The theoretical basis of the contribution is the work of Papageorgiou on optimal traffic control and the work of Hegyi, De Schutter and Hellendoorn on model predictive traffic control. More specifically, in the PhD work of Hegyi a generic on-line, real-time traffic control approach has been developed that uses a traffic flow model in combination with numerical optimization to determine optimal traffic control signal settings, which are then applied to the traffic network using a receding or rolling horizon approach. The approach proposed by Hegyi allows integrated and coordinated network-wide control of various traffic control measures (such as ramp metering, traffic signals, variable speed limits, dynamic route guidance, etc.). Moreover, the approach allows to include various hard constraint s (maximal queue lengths, maximal and minimal metering rates, maximum cycle times, ...), and allows a balanced trade-off between the urban and freeway parts of a network.

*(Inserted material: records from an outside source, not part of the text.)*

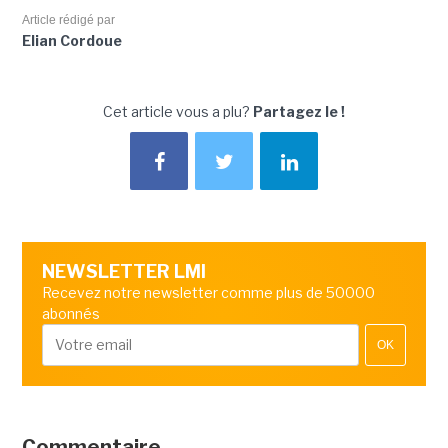
Article rédigé par
Elian Cordoue
Cet article vous a plu?
Partagez le !
NEWSLETTER LMI
Recevez notre newsletter comme plus de 50000
abonnés
OK
Commentaire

The main aim of the proposed research is to further extended this approach so as to make it ready for implementation in practice, and then to really implement and assess this model-based traffic control approach in one of the three test regions of ATMA. In this context some theoretical issues will also have to be addressed, such as stability, robustness, efficient implementation, trade-off issues, adaptive re-estimation and re-identification, and scalability.